**WHAT IS BEING ASKED**
In the material below, find the line with "FIGURE 6 | Soil" and the line with "Figure 13. Linear", then output both and every line between them exactly, omitting pictures.

________________________

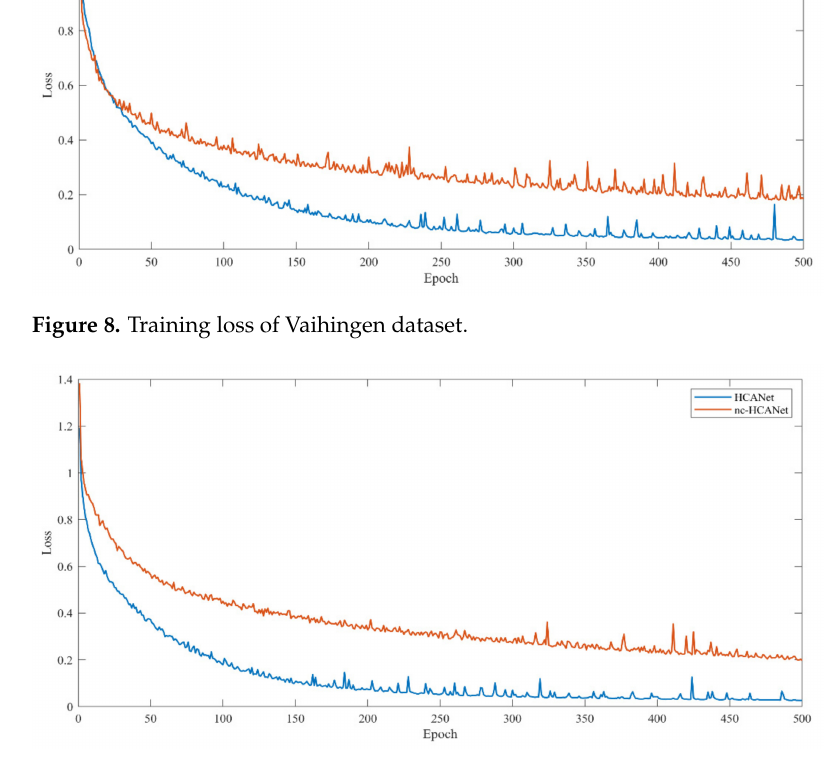
Figure 9. Training loss of Vaihingen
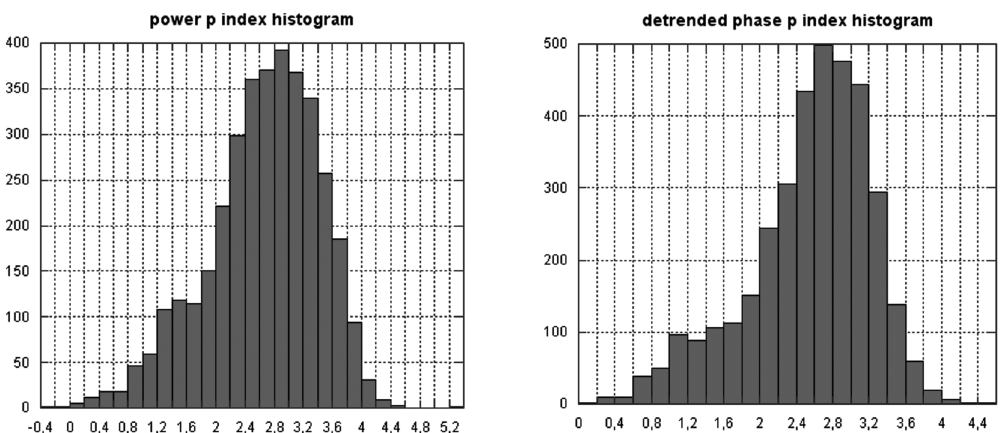
Fig. 5. Histograms of intensity and phase spectrum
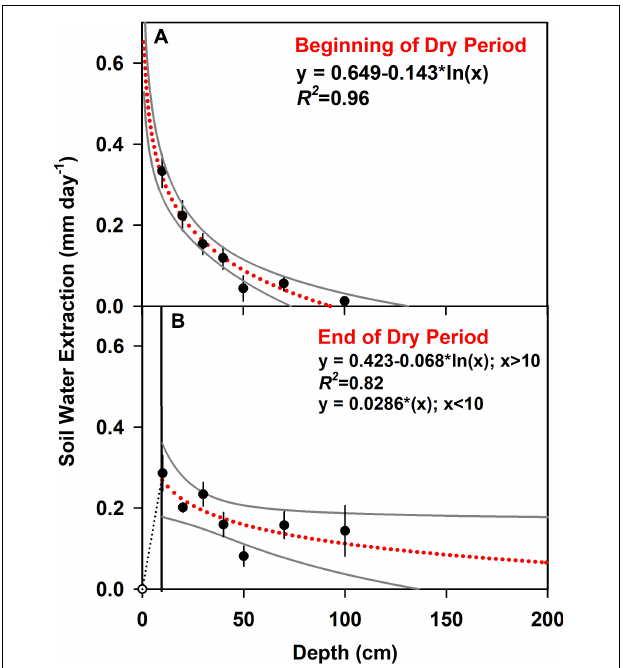
FIGURE 6 | Soil water extraction is modeled as a logarithmic function of soil depth, with 95% confidence interval in gray. Points represent the average of actual measurements, with standard error bars. The beginning of the dry period (A) was September 16 and the end of the dry period (B) was October 16, 2018. As the soil surface was dry at the end of the drought, we assumed water extraction from 0 to 10 cm increased linearly with soil depth (reference Table 3 for integrated daily rates).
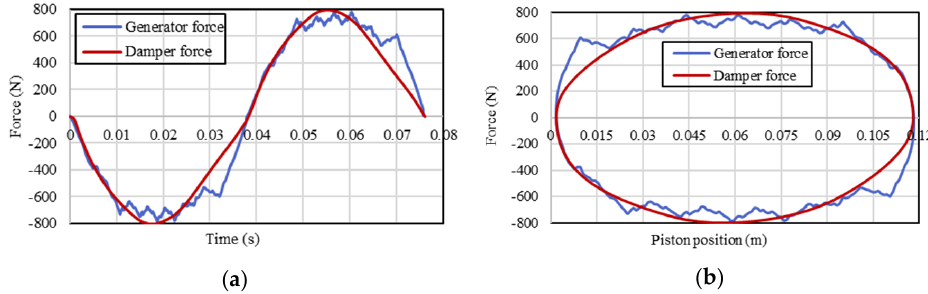
Figure 13. Linear generator reacting force Model ‘A’: vs. ( a ) time and ( b ) piston position. With the coupled model of the LEG, the linear engine is connected to the generator, which is in an open circuit condition to look at the ripple force of the generator. This ripple force, i.e., the cogging force, is due to the non-uniformity of the reluctance path in the air gap area (slot effects) and oversizing of the translator or stator (end effects), as well as the velocity effect/core loss (iron loss and eddy current loss). The cogging force of the Model ‘A’ generator versus time and piston position can be seen in Figure 14.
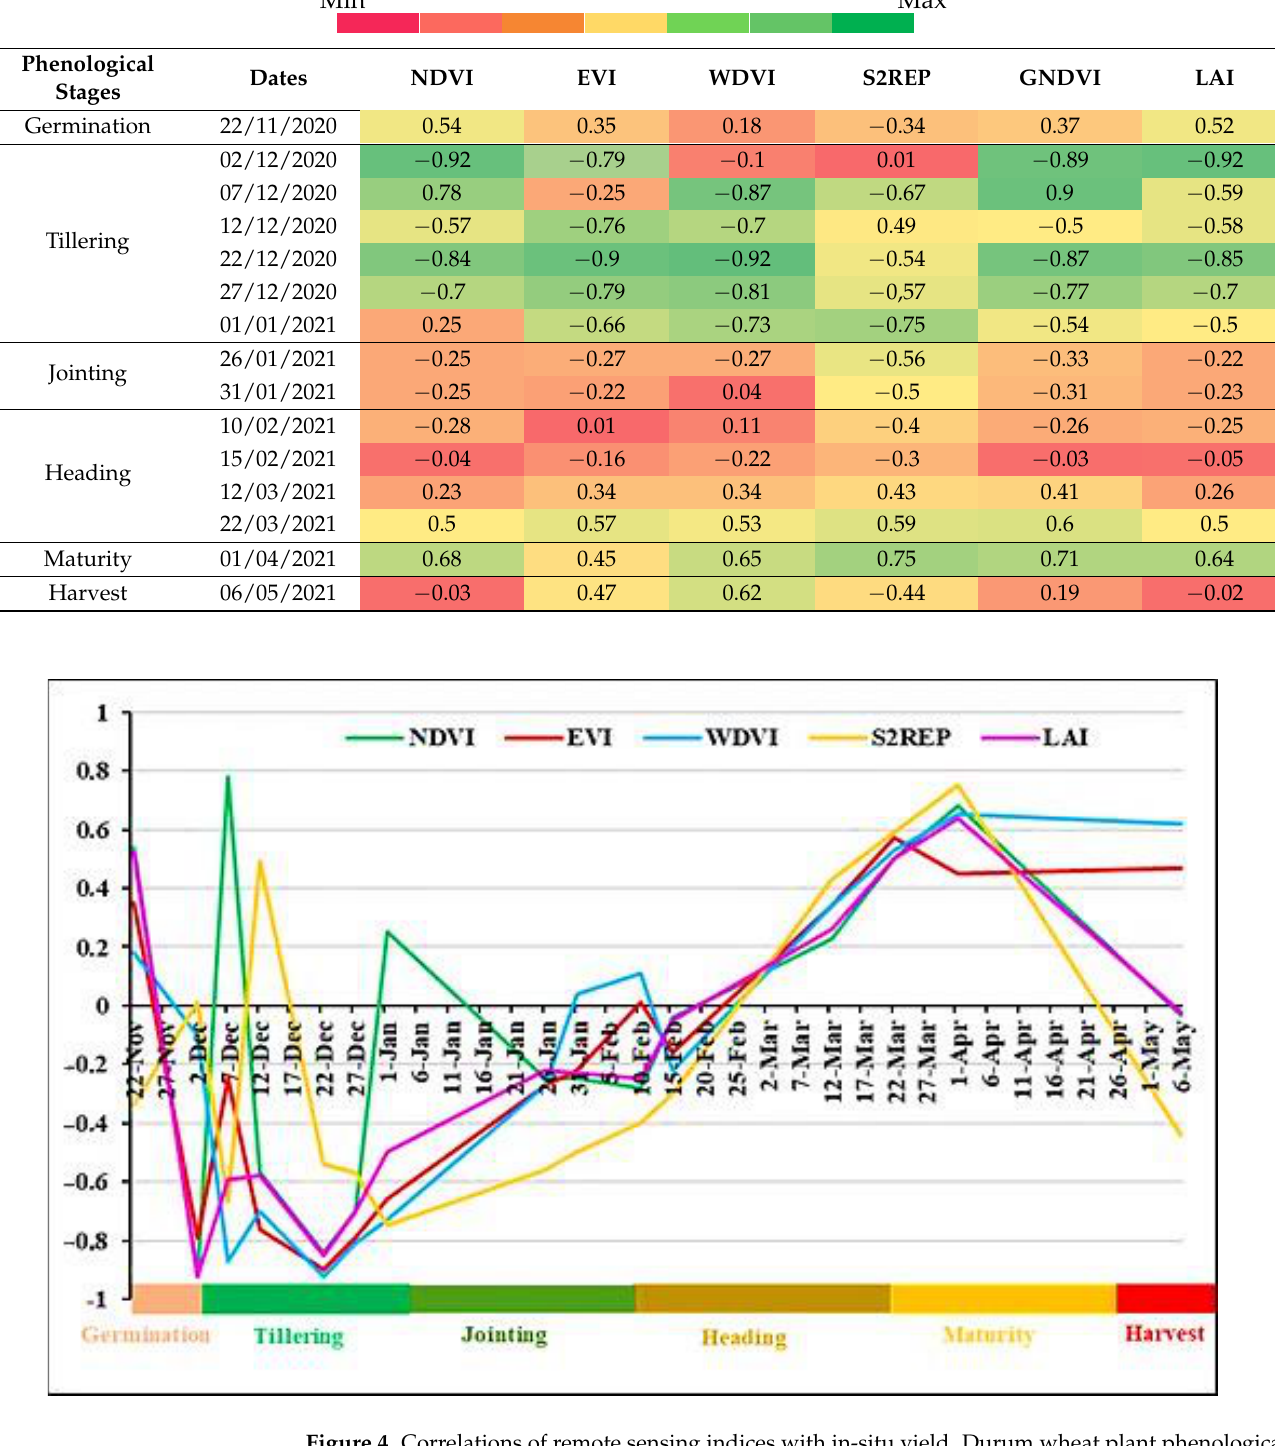
Figure 5. Sensitivity Analysis between Remote Sensing Indices and Crop Yield in the tillering stage (22 December 2020).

________________________

**OUTPUT OF THE EXERCISE**
FIGURE 6 | Soil water extraction is modeled as a logarithmic function of soil depth, with 95% confidence interval in gray. Points represent the average of actual measurements, with standard error bars. The beginning of the dry period (A) was September 16 and the end of the dry period (B) was October 16, 2018. As the soil surface was dry at the end of the drought, we assumed water extraction from 0 to 10 cm increased linearly with soil depth (reference Table 3 for integrated daily rates).
Figure 13. Linear generator reacting force Model ‘A’: vs. ( a ) time and ( b ) piston position. With the coupled model of the LEG, the linear engine is connected to the generator, which is in an open circuit condition to look at the ripple force of the generator. This ripple force, i.e., the cogging force, is due to the non-uniformity of the reluctance path in the air gap area (slot effects) and oversizing of the translator or stator (end effects), as well as the velocity effect/core loss (iron loss and eddy current loss). The cogging force of the Model ‘A’ generator versus time and piston position can be seen in Figure 14.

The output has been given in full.